Esta questão [da crise econômica] toca o nervo dos problemas do nosso tempo. Eu distinguiria entre dois níveis. O primeiro é o nível da macroeconomia, que depois de realiza e vai até ao último cidadão, o qual sente as conseqüências de uma construção errada. Naturalmente, denunciar isto é um dever da Igreja. Como sabeis, há muito tempo que preparamos uma Encíclica sobre estes pontos. E no longo caminho vejo como é difícil falar com competência, porque se não for enfrentada com competência uma determinada realidade econômica não pode ser credível. E, por outro lado, é preciso falar também com uma grande consciência ética, digamos criada e despertada por uma consciência formada pelo Evangelho. Portanto é preciso denunciar estes erros fundamentais que agora são evidenciados pela queda dos grandes bancos americanos, os erros na base. No final, é a avareza humana como pecado ou, como diz a Carta aos Colossenses, avareza como idolatria. Devemos denunciar esta idolatria que vai contra o verdadeiro Deus e a falsificação da imagem de Deus com outro deus "dinheiro". Devemos fazê-lo com coragem, mas também concretamente. Pois os grandes moralismos não ajudam se não forem substanciados com conhecimentos da realidade, que ajudam também a compreender o que se pode fazer concretamente para mudar pouco a pouco a situação. E, naturalmente, para o poder fazer são necessários o conhecimento desta verdade e a boa vontade de todos.

Chegamos aqui ao ponto forte: existe realmente um pecado original? Se não existisse poderíamos fazer apelo à razão lúcida, com argumentos acessíveis a todos e incontestáveis, e à boa vontade que existe em todos. Só assim poderíamos progredir bem e reformar a humanidade. Mas não é assim: a razão também a nossa é obscurecida, vemo-lo todos os dias. Porque o egoísmo, a raiz da avareza, consiste em querer sobretudo a si mesmo e ao mundo para si. Existe isto em todos nós. É o obscurecimento da razão: ela pode ser muito douta, com maravilhosos argumentos científicos, mas, contudo, está obscurecida por falsas premissas. Deste modo vai em frente com grande inteligência e com grandes passos pelo caminho errado. Também a vontade está, digamos, inclinada, dizem os Padres: não está simplesmente disponível para fazer o bem mas procura sobretudo a si mesmo ou o bem do próprio grupo.

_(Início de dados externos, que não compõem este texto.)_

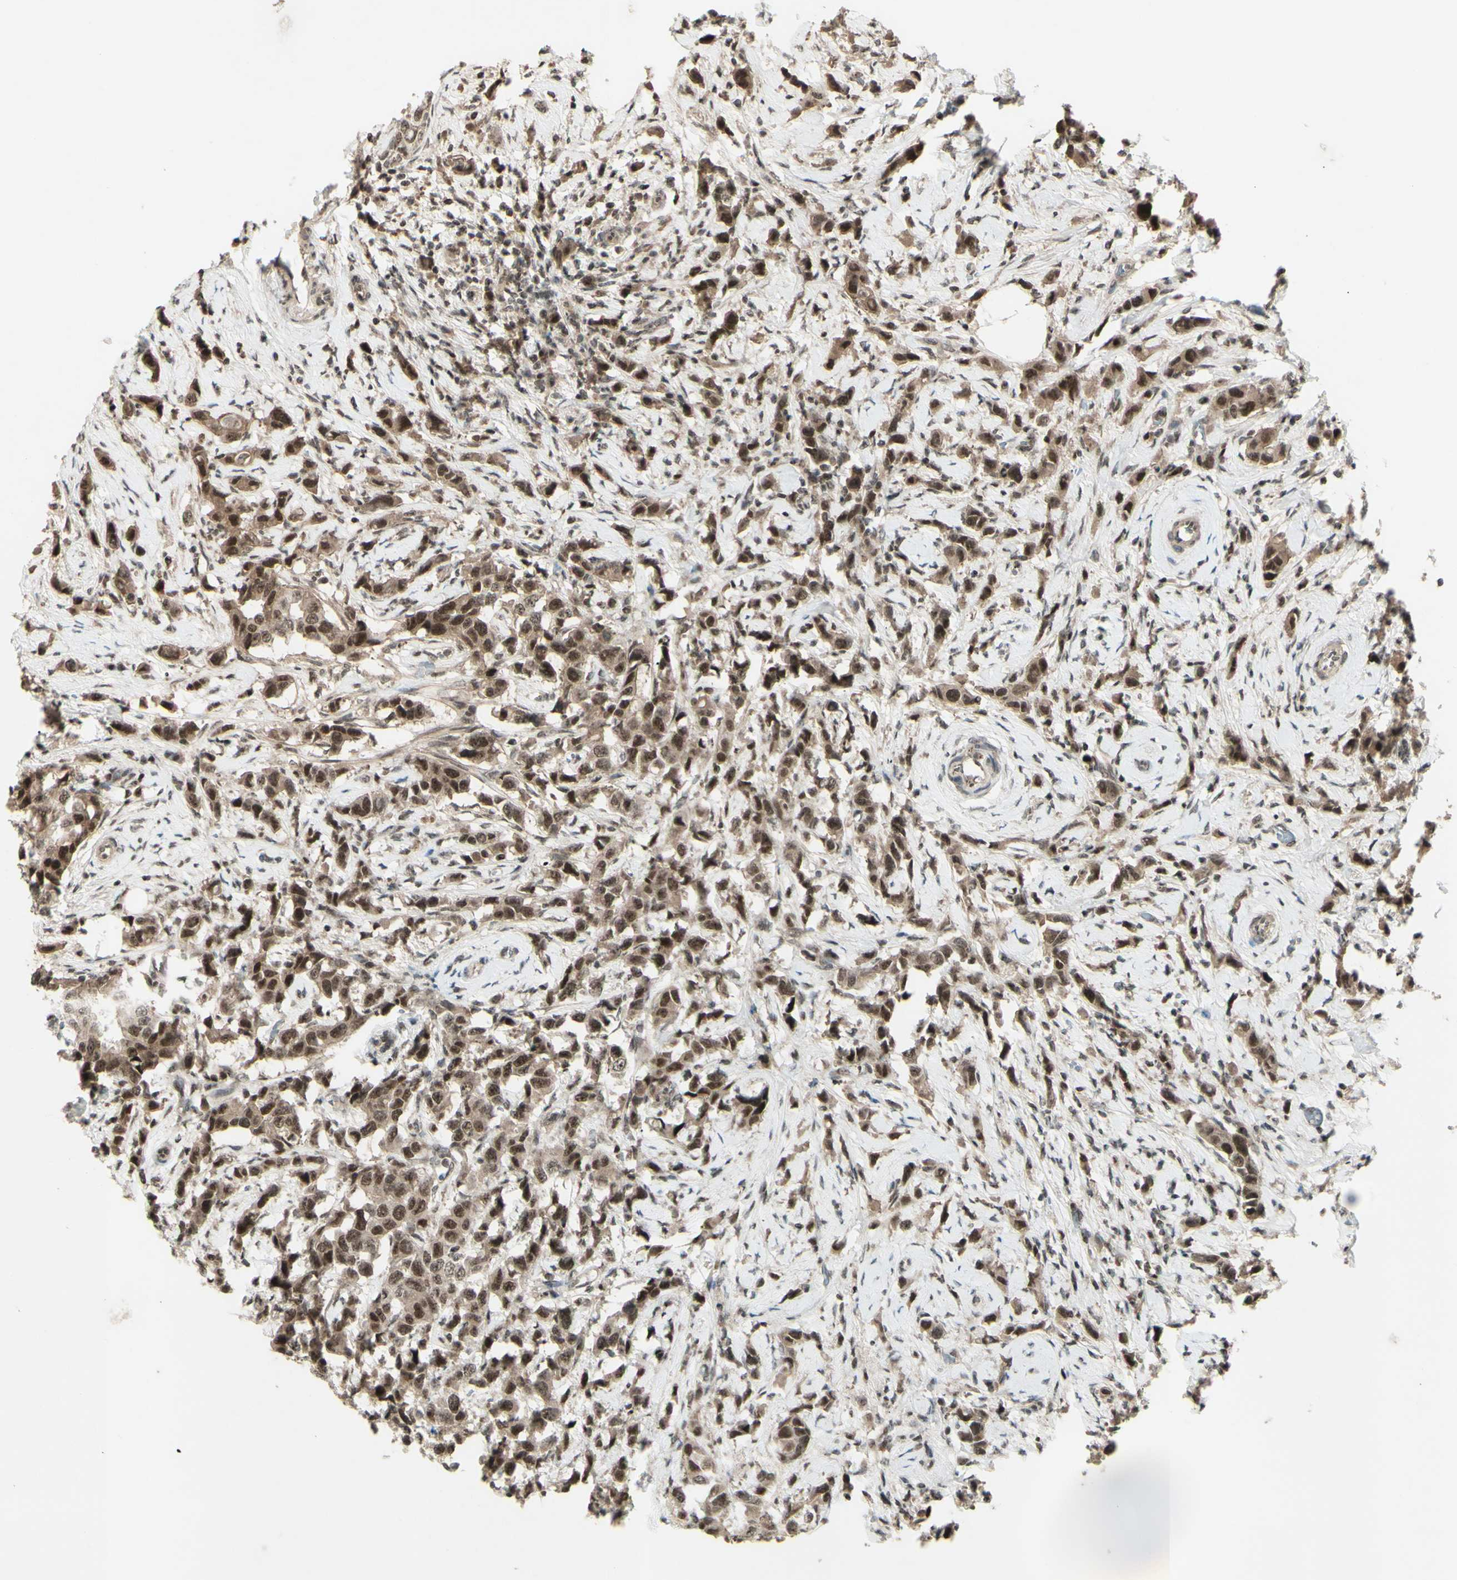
{"staining": {"intensity": "moderate", "quantity": ">75%", "location": "cytoplasmic/membranous,nuclear"}, "tissue": "breast cancer", "cell_type": "Tumor cells", "image_type": "cancer", "snomed": [{"axis": "morphology", "description": "Normal tissue, NOS"}, {"axis": "morphology", "description": "Duct carcinoma"}, {"axis": "topography", "description": "Breast"}], "caption": "A medium amount of moderate cytoplasmic/membranous and nuclear positivity is identified in about >75% of tumor cells in breast cancer tissue. The staining was performed using DAB, with brown indicating positive protein expression. Nuclei are stained blue with hematoxylin.", "gene": "SNW1", "patient": {"sex": "female", "age": 50}}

Por isso encontrar realmente o caminho da razão, da razão verdadeira, já é uma coisa não fácil e dificilmente se desenvolve num diálogo. Sem a luz da fé, que entra nas trevas do pecado original, a razão não pode desenvolver-se. Mas precisamente a fé encontra depois a resistência da nossa vontade. Esta não quer ver o caminho, que constituiria também um caminho de renúncia a si mesmo e de uma correção da própria vontade a favor do outro e não para si mesmo.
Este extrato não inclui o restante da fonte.